Chapter 5: Promotion of Volunteer Activities and the Role of NPOs
Section 1: The Rising Expectations of NPOs
NPOs are groups for volunteer activities and civic organizations. Their development has gathered momentum since the Great Hanshin-Awaji Earthquake. In 1998, the Law to Promote Specified Nonprofit Activities, submitted by Diet members, was enacted. As a result, NPOs may obtain the legal status of a corporate body.
Expectations for NPOs are rising. NPOs are able to organize volunteer activities done by individuals. The following merits therefore exist. First, time constraints for volunteer activities are more manageable when people join NPOs than when people undertake volunteering on their own. Second, NPOs can provide the continual services of volunteers. Third, NPOs can accumulate expertise and special skills.
Two-thirds of NPOs operate in the fields of health and social welfare (Figure 10). Areas such as community building, fostering children, and social education account for about 30 percent of NPO activity. As this shows, the activities of NPOs widely vary.
NPOs have various merits in comparison with the public sector and private enterprises: they operate under their own codes of conduct, deal with situations flexibly, offer unique rewards, and are engaged and focused in their activities.
When governments contract with NPOs, they expect that "NPOs provide improved services that more closely match the needs of citizens" and that "NPOs are able to provide services that administrations can not provide on their own."
Section 2: What Is Necessary to Foster NPOs?
NPOs face the following difficulties. First, their revenue structures are so fragile that many NPOs are very small in financial terms. Second, increasing membership and recruiting staff are not easy. Third, finding office and activity space is very problematic (Figure 11).
The environments of NPOs need to be developed with administrative support, by giving full respect to the independence of NPOs. With that in mind, various supporting measures are desirable for NPOs such as administrative help concerning finance and location, information assistance to facilitate close linkages between citizens and NPOs, and intermediary support with other organizations.
NPOs need to obtain the understanding and appreciation of citizens. Citizens could support NPOs by becoming members, by volunteering their time and skills. The bottom line is the idea that it is the citizens who foster NPOs.
Conclusion
People start volunteering by doing activities that they want to do. When individuals seek new relationships by opening windows to society, they find joy in discovering an entirely new world --- a world in which they can share their dreams and hopes with fellow volunteers. NPOs, created by the voluntary participation of individuals, can provide opportunities to open up such windows.
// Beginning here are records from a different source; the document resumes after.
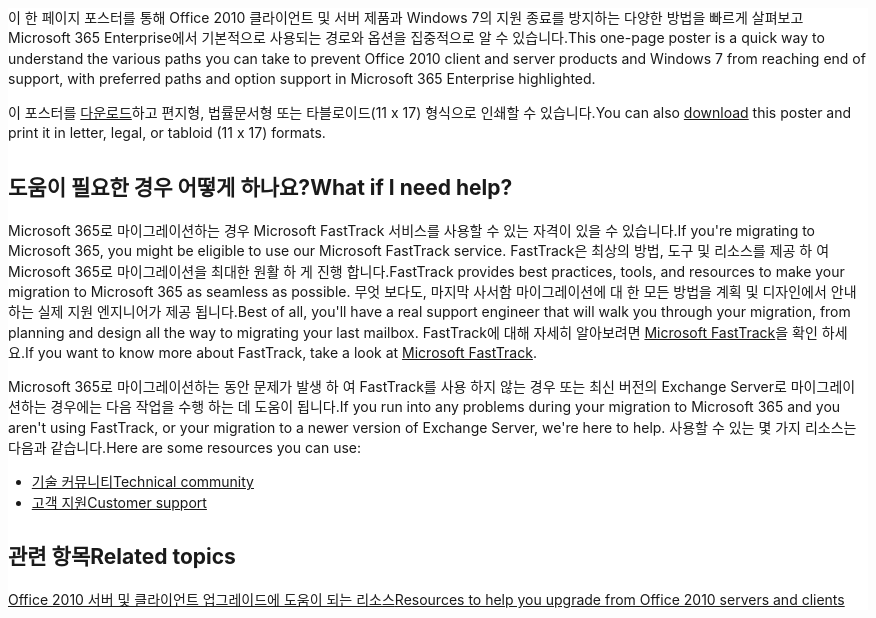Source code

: 
<span data-ttu-id="3e2c4-298">이 한 페이지 포스터를 통해 Office 2010 클라이언트 및 서버 제품과 Windows 7의 지원 종료를 방지하는 다양한 방법을 빠르게 살펴보고 Microsoft 365 Enterprise에서 기본적으로 사용되는 경로와 옵션을 집중적으로 알 수 있습니다.</span><span class="sxs-lookup"><span data-stu-id="3e2c4-298">This one-page poster is a quick way to understand the various paths you can take to prevent Office 2010 client and server products and Windows 7 from reaching end of support, with preferred paths and option support in Microsoft 365 Enterprise highlighted.</span></span>

<span data-ttu-id="3e2c4-299">이 포스터를 [다운로드](https://github.com/MicrosoftDocs/microsoft-365-docs/raw/public/microsoft-365/downloads/Office2010Windows7EndOfSupport.pdf)하고 편지형, 법률문서형 또는 타블로이드(11 x 17) 형식으로 인쇄할 수 있습니다.</span><span class="sxs-lookup"><span data-stu-id="3e2c4-299">You can also [download](https://github.com/MicrosoftDocs/microsoft-365-docs/raw/public/microsoft-365/downloads/Office2010Windows7EndOfSupport.pdf) this poster and print it in letter, legal, or tabloid (11 x 17) formats.</span></span>

## <a name="what-if-i-need-help"></a><span data-ttu-id="3e2c4-300">도움이 필요한 경우 어떻게 하나요?</span><span class="sxs-lookup"><span data-stu-id="3e2c4-300">What if I need help?</span></span>

<span data-ttu-id="3e2c4-301">Microsoft 365로 마이그레이션하는 경우 Microsoft FastTrack 서비스를 사용할 수 있는 자격이 있을 수 있습니다.</span><span class="sxs-lookup"><span data-stu-id="3e2c4-301">If you're migrating to Microsoft 365, you might be eligible to use our Microsoft FastTrack service.</span></span> <span data-ttu-id="3e2c4-302">FastTrack은 최상의 방법, 도구 및 리소스를 제공 하 여 Microsoft 365로 마이그레이션을 최대한 원활 하 게 진행 합니다.</span><span class="sxs-lookup"><span data-stu-id="3e2c4-302">FastTrack provides best practices, tools, and resources to make your migration to Microsoft 365 as seamless as possible.</span></span> <span data-ttu-id="3e2c4-303">무엇 보다도, 마지막 사서함 마이그레이션에 대 한 모든 방법을 계획 및 디자인에서 안내 하는 실제 지원 엔지니어가 제공 됩니다.</span><span class="sxs-lookup"><span data-stu-id="3e2c4-303">Best of all, you'll have a real support engineer that will walk you through your migration, from planning and design all the way to migrating your last mailbox.</span></span> <span data-ttu-id="3e2c4-304">FastTrack에 대해 자세히 알아보려면 [Microsoft FastTrack](https://fasttrack.microsoft.com/)을 확인 하세요.</span><span class="sxs-lookup"><span data-stu-id="3e2c4-304">If you want to know more about FastTrack, take a look at [Microsoft FastTrack](https://fasttrack.microsoft.com/).</span></span>

<span data-ttu-id="3e2c4-305">Microsoft 365로 마이그레이션하는 동안 문제가 발생 하 여 FastTrack를 사용 하지 않는 경우 또는 최신 버전의 Exchange Server로 마이그레이션하는 경우에는 다음 작업을 수행 하는 데 도움이 됩니다.</span><span class="sxs-lookup"><span data-stu-id="3e2c4-305">If you run into any problems during your migration to Microsoft 365 and you aren't using FastTrack, or your migration to a newer version of Exchange Server, we're here to help.</span></span> <span data-ttu-id="3e2c4-306">사용할 수 있는 몇 가지 리소스는 다음과 같습니다.</span><span class="sxs-lookup"><span data-stu-id="3e2c4-306">Here are some resources you can use:</span></span>

- [<span data-ttu-id="3e2c4-307">기술 커뮤니티</span><span class="sxs-lookup"><span data-stu-id="3e2c4-307">Technical community</span></span>](https://social.technet.microsoft.com/Forums/office/home?category=exchangeserver)
- [<span data-ttu-id="3e2c4-308">고객 지원</span><span class="sxs-lookup"><span data-stu-id="3e2c4-308">Customer support</span></span>](https://support.microsoft.com/gp/support-options-for-business)

## <a name="related-topics"></a><span data-ttu-id="3e2c4-309">관련 항목</span><span class="sxs-lookup"><span data-stu-id="3e2c4-309">Related topics</span></span>

[<span data-ttu-id="3e2c4-310">Office 2010 서버 및 클라이언트 업그레이드에 도움이 되는 리소스</span><span class="sxs-lookup"><span data-stu-id="3e2c4-310">Resources to help you upgrade from Office 2010 servers and clients</span></span>](upgrade-from-office-2010-servers-and-products.md)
Each of these willingly opened windows is very small. However, when a spectrum of windows starts to open in a wide variety of places, the possibilities of interchanges in society as a whole increase by millions. Moreover, needs that could not be met by an administration or enterprise will be satisfied through volunteering, and people's lives will be enriched. This is a society in which volunteer activities are not considered to be something special, but to be a commonplace activity that everyone does in his or her daily life.
Japanese people find virtue in unrevealed acts of kindness, and tend to think that good deeds should be done without having others know about them. However, if volunteer activities become a part of everyday life, Japan could optimize its favorable environment, one in which three out of four citizens wish to contribute to society.
The economy and society, which have been focusing on standardization, mass production, and scale expansion, are now becoming more diversified, non-material, and information-oriented. Under these circumstances, the time has come for all people --- citizens, NPOs, enterprises, and the administration --- to take steps forward in concerted efforts to steadily build a society with a myriad of open windows.